- PROBLEM REQUIREMENTS
Every line below that has the string "About" needs to be copied.

Saved entries
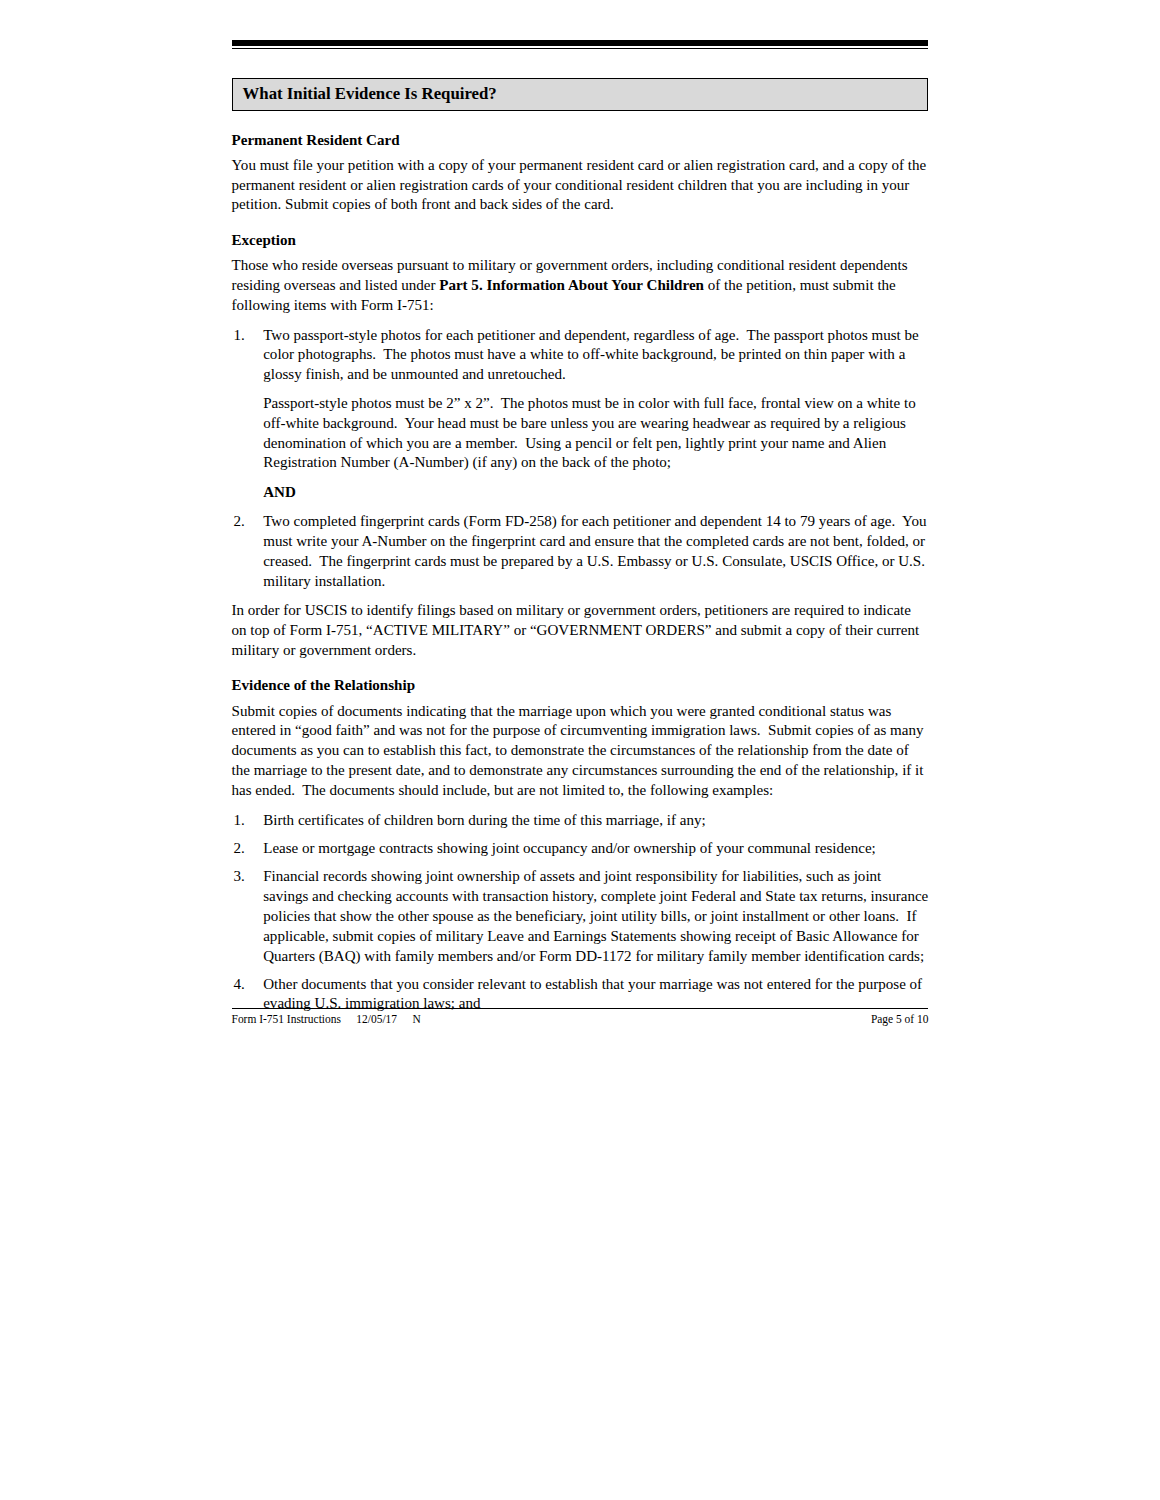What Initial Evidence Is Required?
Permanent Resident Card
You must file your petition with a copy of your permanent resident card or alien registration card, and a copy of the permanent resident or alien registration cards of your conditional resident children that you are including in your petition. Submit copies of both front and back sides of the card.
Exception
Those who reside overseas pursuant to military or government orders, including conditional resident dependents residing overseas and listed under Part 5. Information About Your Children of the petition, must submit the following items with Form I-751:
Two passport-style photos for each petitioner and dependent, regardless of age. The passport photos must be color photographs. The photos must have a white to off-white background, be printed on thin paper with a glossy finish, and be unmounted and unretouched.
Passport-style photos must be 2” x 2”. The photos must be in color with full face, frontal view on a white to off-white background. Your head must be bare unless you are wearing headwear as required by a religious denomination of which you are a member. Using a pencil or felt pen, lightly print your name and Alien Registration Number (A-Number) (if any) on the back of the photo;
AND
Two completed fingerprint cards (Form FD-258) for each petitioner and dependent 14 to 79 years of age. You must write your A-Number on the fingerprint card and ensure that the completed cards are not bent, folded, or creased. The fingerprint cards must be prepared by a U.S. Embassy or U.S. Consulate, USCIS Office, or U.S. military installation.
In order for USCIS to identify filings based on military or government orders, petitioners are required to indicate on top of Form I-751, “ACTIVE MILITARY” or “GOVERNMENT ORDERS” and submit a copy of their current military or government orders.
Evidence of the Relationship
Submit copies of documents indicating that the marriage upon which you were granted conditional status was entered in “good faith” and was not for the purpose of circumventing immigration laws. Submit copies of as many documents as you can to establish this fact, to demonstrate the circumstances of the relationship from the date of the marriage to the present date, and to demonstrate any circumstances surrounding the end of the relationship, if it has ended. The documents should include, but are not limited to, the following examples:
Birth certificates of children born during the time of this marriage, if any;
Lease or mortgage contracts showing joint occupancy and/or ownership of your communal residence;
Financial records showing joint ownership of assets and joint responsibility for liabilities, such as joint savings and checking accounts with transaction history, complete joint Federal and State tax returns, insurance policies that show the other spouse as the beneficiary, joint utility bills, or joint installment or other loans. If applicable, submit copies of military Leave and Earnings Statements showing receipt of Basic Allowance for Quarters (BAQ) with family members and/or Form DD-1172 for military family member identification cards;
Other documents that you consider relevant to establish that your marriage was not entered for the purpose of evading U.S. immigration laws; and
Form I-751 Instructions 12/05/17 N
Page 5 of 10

...

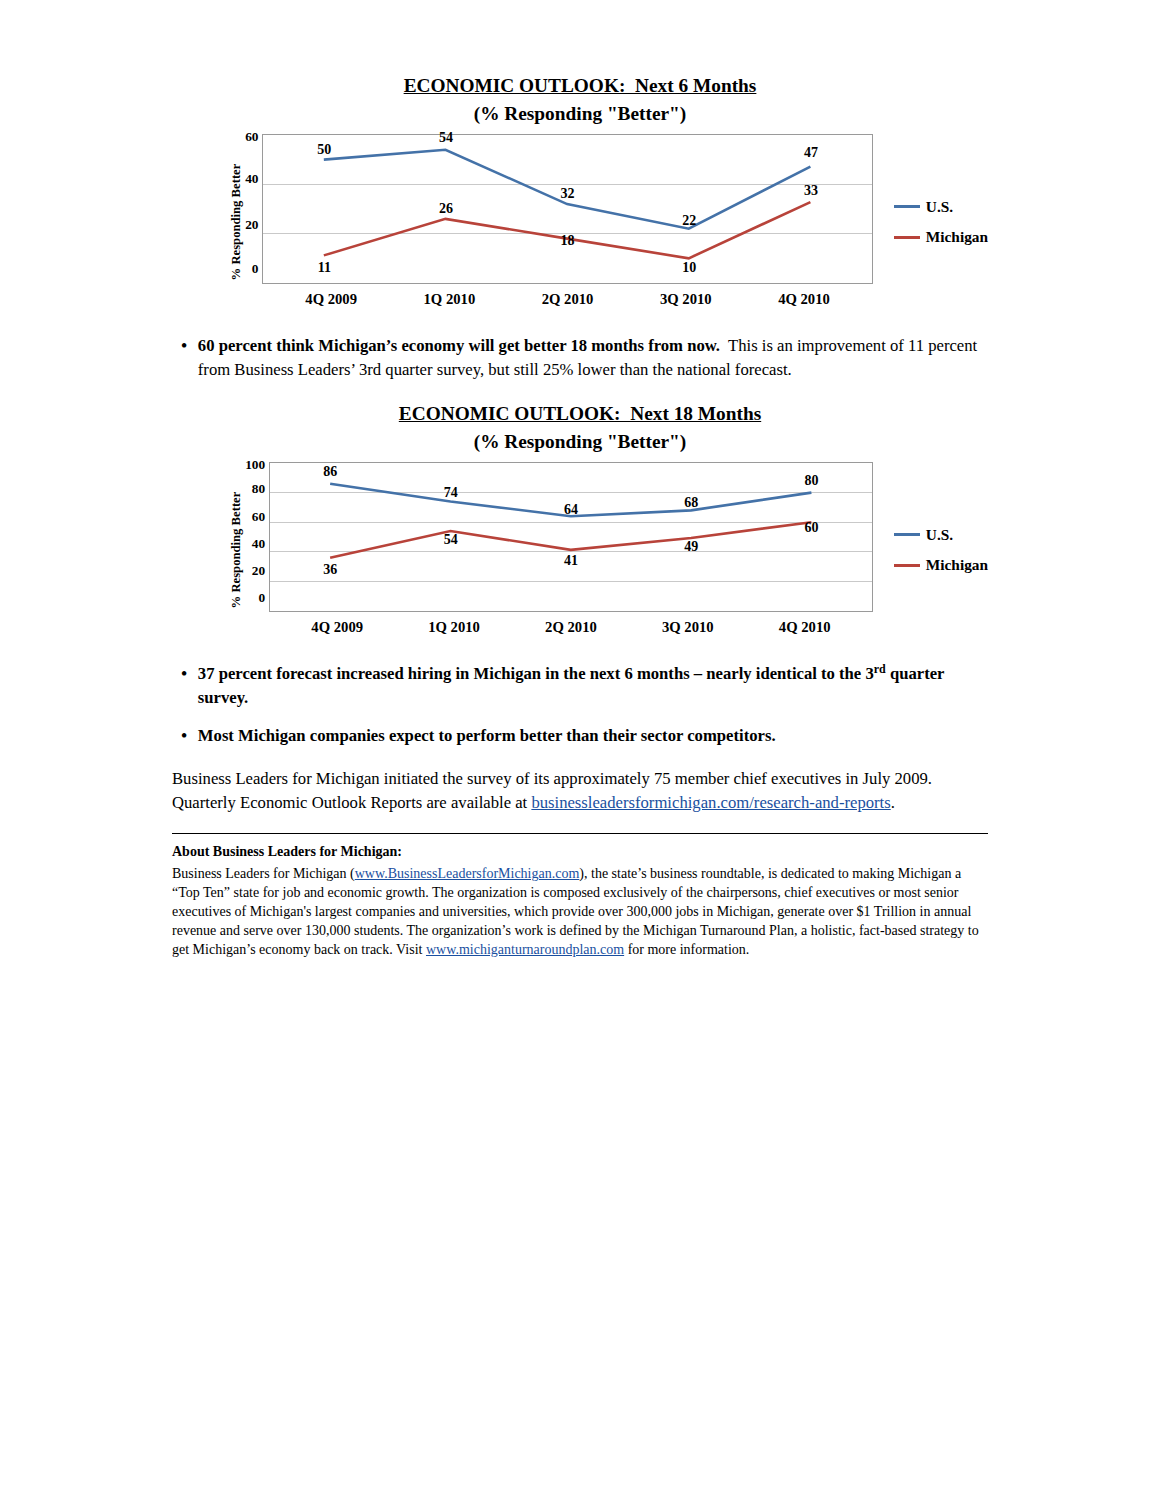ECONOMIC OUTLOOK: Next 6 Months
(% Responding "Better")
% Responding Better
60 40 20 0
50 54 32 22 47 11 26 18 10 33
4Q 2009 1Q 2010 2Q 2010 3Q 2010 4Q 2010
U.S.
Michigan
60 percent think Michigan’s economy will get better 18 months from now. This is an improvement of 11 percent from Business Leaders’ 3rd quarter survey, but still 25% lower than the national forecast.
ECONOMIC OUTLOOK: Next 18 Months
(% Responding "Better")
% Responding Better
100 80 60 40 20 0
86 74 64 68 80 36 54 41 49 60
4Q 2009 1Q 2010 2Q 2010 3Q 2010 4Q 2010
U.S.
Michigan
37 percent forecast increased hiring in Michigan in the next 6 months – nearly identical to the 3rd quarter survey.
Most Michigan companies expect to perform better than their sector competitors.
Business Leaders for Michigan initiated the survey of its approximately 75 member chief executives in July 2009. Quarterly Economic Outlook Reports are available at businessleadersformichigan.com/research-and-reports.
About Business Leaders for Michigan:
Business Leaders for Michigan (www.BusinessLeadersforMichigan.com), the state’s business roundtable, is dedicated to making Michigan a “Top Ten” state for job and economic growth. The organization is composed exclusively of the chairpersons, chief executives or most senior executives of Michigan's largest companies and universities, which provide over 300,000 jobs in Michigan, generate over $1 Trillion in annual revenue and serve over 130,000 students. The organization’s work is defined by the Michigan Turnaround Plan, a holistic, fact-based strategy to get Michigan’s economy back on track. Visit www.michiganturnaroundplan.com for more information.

- EXPECTED ANSWER
Those who reside overseas pursuant to military or government orders, including conditional resident dependents residing overseas and listed under Part 5. Information About Your Children of the petition, must submit the following items with Form I-751:
About Business Leaders for Michigan:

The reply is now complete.